PROMPT:
Copy the lines below without any changes, starting at the beginning of the items and ending at the line that contains "genus: Pastinaca", with that line included.

── GIVEN DATA ──

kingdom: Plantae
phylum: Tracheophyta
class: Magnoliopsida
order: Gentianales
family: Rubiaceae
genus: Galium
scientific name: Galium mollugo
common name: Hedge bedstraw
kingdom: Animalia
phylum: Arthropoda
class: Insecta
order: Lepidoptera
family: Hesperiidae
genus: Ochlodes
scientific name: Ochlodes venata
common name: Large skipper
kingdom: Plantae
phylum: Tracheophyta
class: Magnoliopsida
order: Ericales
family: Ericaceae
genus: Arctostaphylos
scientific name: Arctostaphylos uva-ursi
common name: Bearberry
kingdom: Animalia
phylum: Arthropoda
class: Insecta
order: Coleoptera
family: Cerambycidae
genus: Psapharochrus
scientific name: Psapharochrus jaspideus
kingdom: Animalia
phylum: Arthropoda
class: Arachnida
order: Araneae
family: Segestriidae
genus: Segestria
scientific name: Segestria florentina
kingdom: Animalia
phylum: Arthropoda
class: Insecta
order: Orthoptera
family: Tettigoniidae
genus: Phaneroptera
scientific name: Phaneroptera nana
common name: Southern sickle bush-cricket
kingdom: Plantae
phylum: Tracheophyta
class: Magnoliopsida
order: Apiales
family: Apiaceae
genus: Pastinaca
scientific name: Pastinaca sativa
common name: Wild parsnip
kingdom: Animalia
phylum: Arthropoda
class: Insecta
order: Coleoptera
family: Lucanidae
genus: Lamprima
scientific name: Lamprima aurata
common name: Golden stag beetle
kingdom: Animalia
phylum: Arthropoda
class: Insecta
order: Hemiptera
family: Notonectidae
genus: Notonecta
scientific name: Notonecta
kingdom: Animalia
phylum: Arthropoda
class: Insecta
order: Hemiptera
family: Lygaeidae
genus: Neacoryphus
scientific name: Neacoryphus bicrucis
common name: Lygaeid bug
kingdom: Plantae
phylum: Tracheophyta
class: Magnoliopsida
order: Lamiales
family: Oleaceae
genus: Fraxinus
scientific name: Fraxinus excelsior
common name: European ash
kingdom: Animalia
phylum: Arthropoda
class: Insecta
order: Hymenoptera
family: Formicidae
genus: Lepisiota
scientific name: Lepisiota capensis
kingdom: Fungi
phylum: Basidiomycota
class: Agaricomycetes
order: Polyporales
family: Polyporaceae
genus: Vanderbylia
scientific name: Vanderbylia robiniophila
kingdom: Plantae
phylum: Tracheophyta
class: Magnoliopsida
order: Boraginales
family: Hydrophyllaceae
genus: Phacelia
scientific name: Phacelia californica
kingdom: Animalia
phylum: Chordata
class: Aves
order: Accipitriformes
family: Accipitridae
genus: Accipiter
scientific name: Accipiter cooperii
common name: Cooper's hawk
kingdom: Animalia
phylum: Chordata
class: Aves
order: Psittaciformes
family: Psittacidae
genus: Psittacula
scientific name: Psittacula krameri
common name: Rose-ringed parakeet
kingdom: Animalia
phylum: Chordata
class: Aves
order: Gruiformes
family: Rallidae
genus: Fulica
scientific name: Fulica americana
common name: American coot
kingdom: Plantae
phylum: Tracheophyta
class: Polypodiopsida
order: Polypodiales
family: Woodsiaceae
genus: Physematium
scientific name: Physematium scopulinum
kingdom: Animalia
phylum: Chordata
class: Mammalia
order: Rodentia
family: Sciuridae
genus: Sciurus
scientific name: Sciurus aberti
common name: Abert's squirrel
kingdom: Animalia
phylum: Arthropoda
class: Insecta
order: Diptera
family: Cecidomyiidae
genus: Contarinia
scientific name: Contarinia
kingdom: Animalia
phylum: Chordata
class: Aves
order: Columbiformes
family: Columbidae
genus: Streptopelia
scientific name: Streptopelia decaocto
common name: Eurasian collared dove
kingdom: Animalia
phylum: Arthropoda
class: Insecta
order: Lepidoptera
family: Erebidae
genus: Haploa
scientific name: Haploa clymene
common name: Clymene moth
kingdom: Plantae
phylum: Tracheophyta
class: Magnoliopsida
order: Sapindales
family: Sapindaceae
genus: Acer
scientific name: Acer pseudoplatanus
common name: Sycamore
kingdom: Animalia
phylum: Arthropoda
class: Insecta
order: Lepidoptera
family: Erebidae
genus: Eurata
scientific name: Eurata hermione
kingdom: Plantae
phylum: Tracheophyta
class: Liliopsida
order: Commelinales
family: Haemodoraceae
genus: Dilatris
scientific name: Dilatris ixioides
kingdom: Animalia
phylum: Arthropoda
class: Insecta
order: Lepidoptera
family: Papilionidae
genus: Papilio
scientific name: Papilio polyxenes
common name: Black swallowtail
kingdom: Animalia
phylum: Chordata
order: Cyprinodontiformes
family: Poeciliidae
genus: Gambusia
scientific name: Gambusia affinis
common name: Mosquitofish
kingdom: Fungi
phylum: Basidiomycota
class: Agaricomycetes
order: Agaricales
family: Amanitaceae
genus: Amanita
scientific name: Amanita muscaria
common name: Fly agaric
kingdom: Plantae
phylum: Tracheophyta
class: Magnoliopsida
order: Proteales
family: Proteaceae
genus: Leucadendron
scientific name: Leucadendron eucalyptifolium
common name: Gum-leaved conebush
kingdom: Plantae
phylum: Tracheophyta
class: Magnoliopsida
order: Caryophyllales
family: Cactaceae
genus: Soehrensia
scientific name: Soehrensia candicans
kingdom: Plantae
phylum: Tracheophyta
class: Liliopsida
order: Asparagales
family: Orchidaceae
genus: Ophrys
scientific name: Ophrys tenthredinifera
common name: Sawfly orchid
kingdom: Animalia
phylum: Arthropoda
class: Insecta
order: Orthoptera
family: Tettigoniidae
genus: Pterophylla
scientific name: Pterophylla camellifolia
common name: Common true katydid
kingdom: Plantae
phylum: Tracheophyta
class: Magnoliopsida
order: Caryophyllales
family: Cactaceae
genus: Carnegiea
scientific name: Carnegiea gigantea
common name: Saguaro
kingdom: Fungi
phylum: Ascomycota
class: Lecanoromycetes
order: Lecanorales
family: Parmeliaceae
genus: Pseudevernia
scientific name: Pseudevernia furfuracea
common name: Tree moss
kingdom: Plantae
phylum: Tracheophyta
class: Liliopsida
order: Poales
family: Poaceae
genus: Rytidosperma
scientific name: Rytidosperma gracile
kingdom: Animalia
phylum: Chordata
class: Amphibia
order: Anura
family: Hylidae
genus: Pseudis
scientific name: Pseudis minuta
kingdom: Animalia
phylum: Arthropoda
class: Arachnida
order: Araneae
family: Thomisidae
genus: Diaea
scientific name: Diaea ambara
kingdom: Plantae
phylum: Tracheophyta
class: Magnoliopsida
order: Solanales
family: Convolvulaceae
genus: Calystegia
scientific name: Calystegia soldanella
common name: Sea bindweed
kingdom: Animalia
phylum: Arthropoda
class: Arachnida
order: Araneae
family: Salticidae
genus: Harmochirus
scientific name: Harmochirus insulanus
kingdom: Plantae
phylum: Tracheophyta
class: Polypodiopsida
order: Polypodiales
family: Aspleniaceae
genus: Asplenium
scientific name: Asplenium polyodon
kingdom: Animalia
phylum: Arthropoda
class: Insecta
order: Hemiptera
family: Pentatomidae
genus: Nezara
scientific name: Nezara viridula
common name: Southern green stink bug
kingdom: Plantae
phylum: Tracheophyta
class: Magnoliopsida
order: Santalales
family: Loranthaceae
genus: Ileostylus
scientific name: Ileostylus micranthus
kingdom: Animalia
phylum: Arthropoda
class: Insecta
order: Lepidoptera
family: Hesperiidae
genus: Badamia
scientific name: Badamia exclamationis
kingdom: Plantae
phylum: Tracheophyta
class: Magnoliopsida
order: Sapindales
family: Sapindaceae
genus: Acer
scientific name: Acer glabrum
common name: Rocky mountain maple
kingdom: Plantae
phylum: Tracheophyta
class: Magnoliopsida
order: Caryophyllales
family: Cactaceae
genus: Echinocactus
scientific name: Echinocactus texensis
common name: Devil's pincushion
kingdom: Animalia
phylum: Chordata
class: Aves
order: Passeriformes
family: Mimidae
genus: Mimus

───

THE SOLUTION:
kingdom: Plantae
phylum: Tracheophyta
class: Magnoliopsida
order: Gentianales
family: Rubiaceae
genus: Galium
scientific name: Galium mollugo
common name: Hedge bedstraw
kingdom: Animalia
phylum: Arthropoda
class: Insecta
order: Lepidoptera
family: Hesperiidae
genus: Ochlodes
scientific name: Ochlodes venata
common name: Large skipper
kingdom: Plantae
phylum: Tracheophyta
class: Magnoliopsida
order: Ericales
family: Ericaceae
genus: Arctostaphylos
scientific name: Arctostaphylos uva-ursi
common name: Bearberry
kingdom: Animalia
phylum: Arthropoda
class: Insecta
order: Coleoptera
family: Cerambycidae
genus: Psapharochrus
scientific name: Psapharochrus jaspideus
kingdom: Animalia
phylum: Arthropoda
class: Arachnida
order: Araneae
family: Segestriidae
genus: Segestria
scientific name: Segestria florentina
kingdom: Animalia
phylum: Arthropoda
class: Insecta
order: Orthoptera
family: Tettigoniidae
genus: Phaneroptera
scientific name: Phaneroptera nana
common name: Southern sickle bush-cricket
kingdom: Plantae
phylum: Tracheophyta
class: Magnoliopsida
order: Apiales
family: Apiaceae
genus: Pastinaca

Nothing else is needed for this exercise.